_WORK TO COMPLETE_
Each line of the data below from the one holding "пациентов от множества." to the one holding "Aktivsommer: Tischtennisverein Tulln", inclusive, is to be reproduced exactly; no other line belongs in the answer.

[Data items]
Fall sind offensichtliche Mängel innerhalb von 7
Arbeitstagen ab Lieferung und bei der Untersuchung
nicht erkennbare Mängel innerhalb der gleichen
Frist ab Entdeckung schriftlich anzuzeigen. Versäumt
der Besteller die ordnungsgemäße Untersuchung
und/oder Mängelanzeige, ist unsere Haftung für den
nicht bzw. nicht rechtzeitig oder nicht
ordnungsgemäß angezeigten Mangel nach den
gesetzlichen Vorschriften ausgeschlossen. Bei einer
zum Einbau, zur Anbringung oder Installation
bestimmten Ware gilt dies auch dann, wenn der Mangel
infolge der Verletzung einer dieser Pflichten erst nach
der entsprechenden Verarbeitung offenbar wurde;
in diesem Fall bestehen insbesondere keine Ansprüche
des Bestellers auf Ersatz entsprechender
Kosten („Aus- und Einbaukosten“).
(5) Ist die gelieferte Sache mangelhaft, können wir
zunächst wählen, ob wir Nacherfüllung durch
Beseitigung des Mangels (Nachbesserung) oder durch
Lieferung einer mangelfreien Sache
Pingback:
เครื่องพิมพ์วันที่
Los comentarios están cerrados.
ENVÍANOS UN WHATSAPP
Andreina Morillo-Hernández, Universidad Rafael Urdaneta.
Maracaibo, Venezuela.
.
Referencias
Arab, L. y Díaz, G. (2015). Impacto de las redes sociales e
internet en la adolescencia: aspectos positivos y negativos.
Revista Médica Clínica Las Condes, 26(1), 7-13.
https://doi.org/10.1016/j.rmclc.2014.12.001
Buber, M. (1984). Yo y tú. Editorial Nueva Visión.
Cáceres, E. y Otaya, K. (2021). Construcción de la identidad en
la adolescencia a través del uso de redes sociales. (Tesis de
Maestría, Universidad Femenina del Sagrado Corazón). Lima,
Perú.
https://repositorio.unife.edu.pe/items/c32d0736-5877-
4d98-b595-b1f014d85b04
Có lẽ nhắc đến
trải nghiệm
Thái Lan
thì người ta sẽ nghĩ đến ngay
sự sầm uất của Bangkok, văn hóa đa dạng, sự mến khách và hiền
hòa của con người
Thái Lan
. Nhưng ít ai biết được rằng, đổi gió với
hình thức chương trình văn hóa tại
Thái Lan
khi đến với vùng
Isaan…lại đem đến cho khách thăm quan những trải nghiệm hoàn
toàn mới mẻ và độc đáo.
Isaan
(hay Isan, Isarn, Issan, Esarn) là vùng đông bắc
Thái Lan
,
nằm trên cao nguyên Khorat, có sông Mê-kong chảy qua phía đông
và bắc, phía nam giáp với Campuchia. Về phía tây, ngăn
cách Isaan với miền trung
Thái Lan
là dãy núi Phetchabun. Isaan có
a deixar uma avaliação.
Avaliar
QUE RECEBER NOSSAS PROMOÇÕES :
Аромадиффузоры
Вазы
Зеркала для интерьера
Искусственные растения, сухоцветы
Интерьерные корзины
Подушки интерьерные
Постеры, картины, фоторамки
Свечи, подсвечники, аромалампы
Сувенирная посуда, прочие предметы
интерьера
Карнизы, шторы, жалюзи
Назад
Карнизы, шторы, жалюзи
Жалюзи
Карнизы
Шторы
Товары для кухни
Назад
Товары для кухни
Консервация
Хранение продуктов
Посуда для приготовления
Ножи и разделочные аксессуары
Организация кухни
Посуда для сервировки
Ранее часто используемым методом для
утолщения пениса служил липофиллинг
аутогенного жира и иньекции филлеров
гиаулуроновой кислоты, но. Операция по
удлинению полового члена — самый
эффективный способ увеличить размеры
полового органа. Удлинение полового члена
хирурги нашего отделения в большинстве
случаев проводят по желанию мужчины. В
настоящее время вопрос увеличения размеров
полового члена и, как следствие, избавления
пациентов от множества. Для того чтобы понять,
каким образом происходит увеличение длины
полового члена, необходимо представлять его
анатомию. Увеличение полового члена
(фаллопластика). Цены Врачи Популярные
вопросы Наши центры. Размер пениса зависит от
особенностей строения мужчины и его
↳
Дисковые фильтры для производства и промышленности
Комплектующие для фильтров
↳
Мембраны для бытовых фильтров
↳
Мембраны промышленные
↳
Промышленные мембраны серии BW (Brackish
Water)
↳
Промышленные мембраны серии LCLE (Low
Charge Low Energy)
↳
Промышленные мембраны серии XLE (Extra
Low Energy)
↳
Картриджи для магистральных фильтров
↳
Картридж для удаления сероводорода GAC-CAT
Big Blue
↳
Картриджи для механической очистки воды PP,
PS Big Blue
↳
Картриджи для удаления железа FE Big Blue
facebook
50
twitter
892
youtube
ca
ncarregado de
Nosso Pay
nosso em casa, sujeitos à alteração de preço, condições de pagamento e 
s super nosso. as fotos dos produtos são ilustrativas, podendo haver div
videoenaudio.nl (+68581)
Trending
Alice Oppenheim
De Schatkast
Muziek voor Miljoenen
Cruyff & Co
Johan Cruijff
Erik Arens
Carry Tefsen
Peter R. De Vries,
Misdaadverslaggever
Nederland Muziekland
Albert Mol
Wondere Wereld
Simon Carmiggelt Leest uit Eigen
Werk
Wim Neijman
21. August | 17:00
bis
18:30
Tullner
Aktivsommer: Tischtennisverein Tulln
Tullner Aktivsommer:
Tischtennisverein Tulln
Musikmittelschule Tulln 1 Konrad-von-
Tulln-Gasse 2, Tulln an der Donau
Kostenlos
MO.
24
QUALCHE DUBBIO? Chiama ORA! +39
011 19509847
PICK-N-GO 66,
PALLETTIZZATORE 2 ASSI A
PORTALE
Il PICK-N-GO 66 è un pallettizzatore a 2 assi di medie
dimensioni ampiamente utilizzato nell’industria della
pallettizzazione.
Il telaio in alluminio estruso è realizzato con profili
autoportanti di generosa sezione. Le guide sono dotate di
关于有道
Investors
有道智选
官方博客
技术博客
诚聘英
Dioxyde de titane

_OUTPUT_
пациентов от множества. Для того чтобы понять,
каким образом происходит увеличение длины
полового члена, необходимо представлять его
анатомию. Увеличение полового члена
(фаллопластика). Цены Врачи Популярные
вопросы Наши центры. Размер пениса зависит от
особенностей строения мужчины и его
↳
Дисковые фильтры для производства и промышленности
Комплектующие для фильтров
↳
Мембраны для бытовых фильтров
↳
Мембраны промышленные
↳
Промышленные мембраны серии BW (Brackish
Water)
↳
Промышленные мембраны серии LCLE (Low
Charge Low Energy)
↳
Промышленные мембраны серии XLE (Extra
Low Energy)
↳
Картриджи для магистральных фильтров
↳
Картридж для удаления сероводорода GAC-CAT
Big Blue
↳
Картриджи для механической очистки воды PP,
PS Big Blue
↳
Картриджи для удаления железа FE Big Blue
facebook
50
twitter
892
youtube
ca
ncarregado de
Nosso Pay
nosso em casa, sujeitos à alteração de preço, condições de pagamento e 
s super nosso. as fotos dos produtos são ilustrativas, podendo haver div
videoenaudio.nl (+68581)
Trending
Alice Oppenheim
De Schatkast
Muziek voor Miljoenen
Cruyff & Co
Johan Cruijff
Erik Arens
Carry Tefsen
Peter R. De Vries,
Misdaadverslaggever
Nederland Muziekland
Albert Mol
Wondere Wereld
Simon Carmiggelt Leest uit Eigen
Werk
Wim Neijman
21. August | 17:00
bis
18:30
Tullner
Aktivsommer: Tischtennisverein Tulln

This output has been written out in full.